Today’s Town Hall is Grimsby’s fourth. The original building was built near St James’s Church in the 13th century, and a second followed in 1391. The third Town Hall was built in 1780, across the road from what is now the site of the Grimsby Town railway station. It was demolished in 1868. The present Town Hall was built on the edge of town in the Six Acres field, and was opened in 1863. An impressive Council Chamber was added to it in 1888.

‘The new Town Hall, with its suite of offices, is a noble pile of buildings, standing in an excellent position in close proximity to Victoria Street, and comprises all the various apartments required for the transaction of the public business of a corporate town.

The style chosen is Modern Italian, well carried out and executed in stone and white brick. The entire front consists of a centre, with pavilion wings, formed by projections, with Corinthian pilasters upon a rusticated basement.

In the centre of the front is an open portico of coupled, rusticated Ionic columns, forming a capacious covered entrance.

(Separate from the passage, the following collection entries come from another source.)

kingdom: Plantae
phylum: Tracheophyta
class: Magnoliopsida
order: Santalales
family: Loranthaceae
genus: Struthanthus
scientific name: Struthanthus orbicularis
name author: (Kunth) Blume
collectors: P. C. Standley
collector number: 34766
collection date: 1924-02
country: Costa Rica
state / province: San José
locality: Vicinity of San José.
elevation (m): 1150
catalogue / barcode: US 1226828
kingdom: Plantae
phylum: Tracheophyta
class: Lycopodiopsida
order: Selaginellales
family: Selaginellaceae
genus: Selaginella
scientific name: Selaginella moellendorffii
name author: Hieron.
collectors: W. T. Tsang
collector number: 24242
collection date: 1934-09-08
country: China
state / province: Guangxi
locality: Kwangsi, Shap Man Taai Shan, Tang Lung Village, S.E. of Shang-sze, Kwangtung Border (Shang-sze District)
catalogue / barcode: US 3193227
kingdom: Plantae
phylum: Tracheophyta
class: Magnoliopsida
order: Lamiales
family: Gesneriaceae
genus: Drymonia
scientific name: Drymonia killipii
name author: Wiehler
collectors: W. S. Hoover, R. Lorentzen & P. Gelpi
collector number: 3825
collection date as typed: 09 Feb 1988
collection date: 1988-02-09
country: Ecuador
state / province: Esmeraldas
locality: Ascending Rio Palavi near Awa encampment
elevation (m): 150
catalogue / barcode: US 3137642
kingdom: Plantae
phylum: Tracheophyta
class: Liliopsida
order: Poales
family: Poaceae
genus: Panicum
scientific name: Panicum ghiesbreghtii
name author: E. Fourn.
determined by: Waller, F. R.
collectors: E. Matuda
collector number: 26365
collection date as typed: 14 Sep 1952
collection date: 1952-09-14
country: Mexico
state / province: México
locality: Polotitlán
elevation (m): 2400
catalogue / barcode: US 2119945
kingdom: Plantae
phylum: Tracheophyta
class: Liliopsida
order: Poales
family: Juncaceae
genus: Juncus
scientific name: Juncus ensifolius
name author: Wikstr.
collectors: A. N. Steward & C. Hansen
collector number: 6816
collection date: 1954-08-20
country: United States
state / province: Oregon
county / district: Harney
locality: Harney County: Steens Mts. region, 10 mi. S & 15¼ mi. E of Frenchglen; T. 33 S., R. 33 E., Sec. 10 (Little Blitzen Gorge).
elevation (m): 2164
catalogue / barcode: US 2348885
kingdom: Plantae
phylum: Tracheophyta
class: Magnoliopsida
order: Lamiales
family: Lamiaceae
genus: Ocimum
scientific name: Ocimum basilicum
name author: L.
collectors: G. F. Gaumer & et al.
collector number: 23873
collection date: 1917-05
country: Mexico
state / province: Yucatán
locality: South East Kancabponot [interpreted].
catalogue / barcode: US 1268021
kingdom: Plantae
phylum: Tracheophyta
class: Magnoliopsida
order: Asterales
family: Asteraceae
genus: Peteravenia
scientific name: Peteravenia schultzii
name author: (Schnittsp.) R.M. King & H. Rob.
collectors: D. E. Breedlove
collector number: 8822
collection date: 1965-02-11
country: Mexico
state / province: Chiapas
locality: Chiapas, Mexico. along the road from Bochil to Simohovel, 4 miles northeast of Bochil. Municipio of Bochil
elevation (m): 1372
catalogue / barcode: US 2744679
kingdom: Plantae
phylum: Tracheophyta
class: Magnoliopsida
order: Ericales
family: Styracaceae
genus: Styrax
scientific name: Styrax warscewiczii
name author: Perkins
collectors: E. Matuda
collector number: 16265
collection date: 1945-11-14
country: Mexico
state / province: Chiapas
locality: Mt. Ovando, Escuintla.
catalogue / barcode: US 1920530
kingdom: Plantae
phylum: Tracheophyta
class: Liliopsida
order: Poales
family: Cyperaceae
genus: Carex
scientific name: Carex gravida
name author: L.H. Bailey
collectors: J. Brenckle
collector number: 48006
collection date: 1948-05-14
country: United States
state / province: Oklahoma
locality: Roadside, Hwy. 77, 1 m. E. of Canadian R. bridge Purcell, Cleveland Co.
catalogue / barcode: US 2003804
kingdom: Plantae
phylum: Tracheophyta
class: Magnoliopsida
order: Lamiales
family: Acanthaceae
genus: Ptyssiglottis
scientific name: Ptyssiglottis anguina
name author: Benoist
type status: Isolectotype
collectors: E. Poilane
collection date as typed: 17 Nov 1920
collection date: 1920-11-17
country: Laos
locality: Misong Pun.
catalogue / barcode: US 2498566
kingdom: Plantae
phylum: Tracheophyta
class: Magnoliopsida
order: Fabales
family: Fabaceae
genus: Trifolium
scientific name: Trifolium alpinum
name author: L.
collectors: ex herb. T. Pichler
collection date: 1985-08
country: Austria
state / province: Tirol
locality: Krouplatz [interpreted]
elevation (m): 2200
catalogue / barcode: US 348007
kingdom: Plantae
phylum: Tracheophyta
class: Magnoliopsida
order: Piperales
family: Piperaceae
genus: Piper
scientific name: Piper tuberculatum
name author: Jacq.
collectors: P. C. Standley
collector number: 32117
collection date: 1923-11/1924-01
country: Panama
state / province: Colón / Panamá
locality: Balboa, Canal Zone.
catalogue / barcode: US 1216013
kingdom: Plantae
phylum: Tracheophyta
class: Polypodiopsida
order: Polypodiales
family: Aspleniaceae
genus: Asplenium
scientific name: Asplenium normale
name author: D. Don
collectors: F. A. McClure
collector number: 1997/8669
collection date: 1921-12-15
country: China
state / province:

The centre main floor is composed of seven recessed arches, in which are circular-headed windows, surmounted by a modillion cornice and an open balustrade.

On the wall of the facade, in the spandrills over these arches six circular panels are placed, containing busts of the Queen and the Prince Consort, Archbishop Whitgift (born at Grimsby), King Edward III (who granted the land to the freemen), the Earl of Yarborough (High Steward of the borough) and Gervase Holles (historian and Mayor of Grimsby AD 1640). [Some records show that Hollis, also spelt Holles, was Mayor in 1636 and 1638].

The ground floor comprise entrance, vestibule and corridor with staircases to the public room, or townhall; offices for town clerk, magistrates’ clerk, and surveyor; council-chamber and sessions house, with requisite waiting-rooms attached; police offices and cells for prisoners (which have been highly approved by the government inspector of Prisons), with residence for superintendent of police; engine-house, and all other requisite storerooms.

In the centre of this group of buildings an open court is formed, adapted to the exercise of the police brigade, and round this a covered corridor gives easy access to the various departments.

The large hall is situated on the first floor, and is 80ft long, by 40ft wide and 30ft high, with staircases at each end of the building over which a gallery and orchestra are formed, making the hall a total length of 112ft.

The sides of the hall are divided by Corinthian pilasters, surmounted by a modillion cornice, over which rises a deep core, with ribs and panels. The plancier of the ceiling is is formed into twenty-seven coffers, by enriched stiles.

The arrangement of the plan, in planning so many departments convenient of access to each other, and giving them perfect isolation and grouping so as to form one compact whole, reflects great credit on the architects Messrs. Bellamy, Hardy and Giles, of Lincoln and the work has been efficiently carried out by Mr John Brown, contractor of Grimsby, Mr Maughan, the Borough Surveyor, acted as Clerk of the Works. The entire cost of the building is between £8000 and £9000.’